SRMs have this little feature that make them such great units: the possibility to calibrate your powermeter at home. Dont get the terms wrong here, people often confuse calibration and setting zero offset. This post is about slope calibration and therefore it is all about your powermeter accuracy and consistancy.
To calibrate your PM, you need your cranks attached to your bike, your PowerController head unit, an indoor trainer, a known weight (very important) and a pen and piece of paper. You need to install your bike on your indoor trainer so it remains leveled and does'nt move, it makes the job easier. Though, you can also calibrate your SRM while holding your bike still like I did with my MTB because it wouldnt fit on my trainer.
You need a known mass of around 20kg. It needs to be accurately weighted otherwise the calibration could be useless. Gym weights and such often vary by a significant amount of weight even though they are marked as 10kg, 15kg, 20kg etc. Any post office or private shipping carrier will have an accurate scale to weight your mass. Mine is a 20kg iron kettlebell that weighted in at 20kg bang on at the local post office (thanks to my post man brother).

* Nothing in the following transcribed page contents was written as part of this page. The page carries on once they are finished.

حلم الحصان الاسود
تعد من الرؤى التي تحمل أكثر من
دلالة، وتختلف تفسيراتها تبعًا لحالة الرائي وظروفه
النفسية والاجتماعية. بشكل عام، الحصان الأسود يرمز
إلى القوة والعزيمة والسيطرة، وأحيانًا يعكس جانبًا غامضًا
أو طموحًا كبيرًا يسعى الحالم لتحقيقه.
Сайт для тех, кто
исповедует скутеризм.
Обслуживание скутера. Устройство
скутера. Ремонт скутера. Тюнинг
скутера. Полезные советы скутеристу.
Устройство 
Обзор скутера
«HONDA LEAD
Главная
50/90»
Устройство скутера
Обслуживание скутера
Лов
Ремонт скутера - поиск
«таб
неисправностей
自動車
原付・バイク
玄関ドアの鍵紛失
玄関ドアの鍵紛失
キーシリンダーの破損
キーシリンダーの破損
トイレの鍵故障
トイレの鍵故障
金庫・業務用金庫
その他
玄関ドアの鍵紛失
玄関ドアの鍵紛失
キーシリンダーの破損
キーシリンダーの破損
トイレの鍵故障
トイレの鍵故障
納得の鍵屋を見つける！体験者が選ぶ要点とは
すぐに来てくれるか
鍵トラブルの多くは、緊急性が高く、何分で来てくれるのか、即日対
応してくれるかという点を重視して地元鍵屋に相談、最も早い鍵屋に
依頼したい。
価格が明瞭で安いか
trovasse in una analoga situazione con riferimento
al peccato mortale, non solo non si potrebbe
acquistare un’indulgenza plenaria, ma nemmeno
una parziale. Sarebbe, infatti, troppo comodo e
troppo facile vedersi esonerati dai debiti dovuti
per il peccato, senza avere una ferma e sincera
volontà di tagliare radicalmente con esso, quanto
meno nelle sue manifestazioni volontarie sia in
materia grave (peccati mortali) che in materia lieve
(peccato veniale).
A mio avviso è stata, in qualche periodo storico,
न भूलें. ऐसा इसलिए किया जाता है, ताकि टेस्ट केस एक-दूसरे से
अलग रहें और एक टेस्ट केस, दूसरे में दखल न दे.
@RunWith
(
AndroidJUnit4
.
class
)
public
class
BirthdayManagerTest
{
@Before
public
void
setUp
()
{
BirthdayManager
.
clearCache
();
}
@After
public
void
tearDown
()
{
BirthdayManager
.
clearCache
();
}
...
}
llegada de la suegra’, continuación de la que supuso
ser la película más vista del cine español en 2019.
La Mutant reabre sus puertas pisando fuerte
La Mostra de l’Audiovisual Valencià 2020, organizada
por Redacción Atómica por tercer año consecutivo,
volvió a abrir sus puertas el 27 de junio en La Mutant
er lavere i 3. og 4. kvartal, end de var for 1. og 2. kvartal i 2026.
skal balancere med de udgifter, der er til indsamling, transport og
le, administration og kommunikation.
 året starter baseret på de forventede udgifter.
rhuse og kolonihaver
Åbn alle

All you need to calibrate your unit.
The protocol is pretty simple and takes about 5 to 10 minutes. You start by whichever side you like. Let's say you pick the left side. Turn on the powermeter by pedaling foward to trip the reed switch on. Measure your zero offset by pressing mode+set while the crank arm is in horizontal position. When the zero offset is stable, note the value. Load the weight onto your pedal while your crank arm is in the same horizontal position and wait for the loaded zero offset to stabilize; note the value. Repeat the procedure 3 times on each side noting all values. Little tip: if your bike is on the trainer, put the weight onto the pedal and rotate the rear wheel backward to lift the weight and level off the crank. Make sure you hold the rear wheel tight or squeeze the brake to keep the crank perfectly still. If your bike is on the ground without trainer, place your weight on the pedal and roll your bike backward untill the crank is horizontal, then squeeze the brake hard to make sure nothing is moving.
Once you have your values, you can do the old school maths or simply plot the values in an excel document to have it calculate your new slope for you. (Contact me if you need the document).
You will need to plot:
- crank lenght in mm
- your known mass to the gramm
- the right side unloaded zero offset (average from 3 values)
- all right side loaded values
- the left side unloaded zero offset (average from 3 values)
- all left side loaded values
- your current/old slope
The excel doc does the maths!
The excel sheet will calculate your new slope and the % difference compared with your old slope. Last time I calibrated my road SRM, my slope was off by 1,3%. I changed the slope to the new one. Yesterday I had a 0,58% difference. I decided not to change the slope as the factory calibration could be responsible for such a difference and I assume SRM factory calibration is more accurate then the home procedure.
Having an accurate powermeter is essential and some brands allow you to calibrate it yourself. SRM just has this little edge that make them such awesome units.